* **Artikel**
#####
Nach der Theologie im Kirchenlied zu fragen oder Kirchenlieder als Theologie zu betrachten – eine solche Themenstellung klingt zunächst tautologisch und man könnte geneigt sein, sie einfach nur zustimmend zur Kenntnis zu nehmen. Wer wüsste nicht, dass wir es im Kirchenlied mit theologischen Aussagen zu tun haben, ja dass man die Geschichte und Gegenwart des Kirchenliedes als Kompendium der Kirchen- und Frömmigkeitsgeschichte wie auch der Musikgeschichte entfalten kann? Aber gerade in einem Augenblick, da die Einführung eines neuen katholischen Gesangbuches erfolgt, lohnt es sich, danach zu fragen, was wir eigentlich tun, wenn wir als christliche Gemeinde singen.
Als Basisbegründung verweist man gerne darauf, dass die christliche Kirche von Anfang an eine singende Kirche gewesen sei. Das ist richtig, darf aber nicht vergessen machen, dass die jungen christlichen Gemeinden damit jüdisches Erbe übernahmen und fortführten. Insofern war das Singen in judenchristlichen Gemeinden weniger überraschend als in heidenchristlichen.
Dabei soll nur auf ein wichtiges Charakteristikum dieser jüdisch-christlichen Musik- und Singepraxis hingewiesen werden. Sie ist weitgehend von magischen Konnotationen frei, stattdessen aber ein Medium der Aneignung und Verlautbarung von Glaubensinhalten. Psalm 96 bringt dies zum Ausdruck, wenn es im zweiten und dritten Vers heißt: „Singet dem Herrn und preist seinen Namen, verkündet sein Heil von Tag zu Tag! Erzählt bei den Völkern von seiner Herrlichkeit, bei allen Nationen von seinen Wundern.“
Vier Aufforderungen stehen hier nebeneinander: singt, preist, verkündet, erzählt. Singen und Erzählen sind hier kein Wechsel vom hohen zum niederen Stil, sondern gehen wie selbstverständlich ineinander über. So sprach auch Martin Luther häufig in unlösbarem Zusammenhang von „singen und sagen“, nicht nur im Weihnachtslied „Vom Himmel hoch“: „der guten Mär bring ich so viel, davon ich singen und sagen will.“
Doch ist Singen wirklich so selbstverständlich? In unserer Zeit scheint eher das Gegenteil der Fall zu sein. Dafür sind nicht zuletzt katastrophale Defizite unseres Bildungswesens, vom Kindergarten angefangen, mitverantwortlich. Und sicherlich laden auch viele Formen heutiger populärer Musik kaum zum Mitsingen ein. Abgesehen von der auf bewusster Entscheidung beruhenden Mitwirkung in Chören und abgesehen von Fan-Gesängen in Stadien – inzwischen ein Forschungsfeld der Musiksoziologie – sind Kirchgemeinden nahezu der einzig verbliebene Ort, an dem regelmäßig gesungen wird. Dies trifft vielleicht nicht für alle Länder in gleicher Schärfe zu, für Deutschland ist es aber kaum zu leugnen.
#####
* **Datenteil**
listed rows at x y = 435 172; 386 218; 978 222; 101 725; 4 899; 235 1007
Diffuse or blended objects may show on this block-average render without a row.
#####
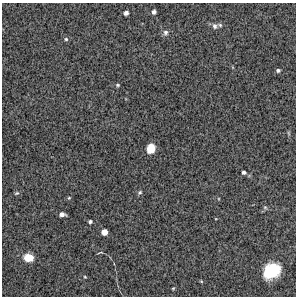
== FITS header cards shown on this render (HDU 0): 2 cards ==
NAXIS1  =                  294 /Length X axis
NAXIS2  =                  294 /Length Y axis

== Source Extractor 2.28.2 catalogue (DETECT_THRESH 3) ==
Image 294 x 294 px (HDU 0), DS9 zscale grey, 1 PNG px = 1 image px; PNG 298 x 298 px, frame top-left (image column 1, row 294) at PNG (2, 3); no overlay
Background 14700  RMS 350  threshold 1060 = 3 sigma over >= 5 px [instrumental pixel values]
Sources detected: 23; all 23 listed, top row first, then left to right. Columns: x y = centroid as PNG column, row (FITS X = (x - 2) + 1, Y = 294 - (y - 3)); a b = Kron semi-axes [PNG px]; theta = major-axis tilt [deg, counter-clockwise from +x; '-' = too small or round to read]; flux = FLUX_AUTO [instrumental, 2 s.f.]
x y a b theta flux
#####
Wie lautet der Abschnitt des Artikels, der mit den Worten um „Nach der Theologie“ beginnt und mit „christliche Gemeinde singen.“ schließt, wenn man darin „Gemeinde“ durch „Gemeinschaft“ ersetzt? Die Zeilen spielen dafür keine Rolle.

* **Lösung der Aufgabe**
Nach der Theologie im Kirchenlied zu fragen oder Kirchenlieder als Theologie zu betrachten – eine solche Themenstellung klingt zunächst tautologisch und man könnte geneigt sein, sie einfach nur zustimmend zur Kenntnis zu nehmen. Wer wüsste nicht, dass wir es im Kirchenlied mit theologischen Aussagen zu tun haben, ja dass man die Geschichte und Gegenwart des Kirchenliedes als Kompendium der Kirchen- und Frömmigkeitsgeschichte wie auch der Musikgeschichte entfalten kann? Aber gerade in einem Augenblick, da die Einführung eines neuen katholischen Gesangbuches erfolgt, lohnt es sich, danach zu fragen, was wir eigentlich tun, wenn wir als christliche Gemeinschaft singen.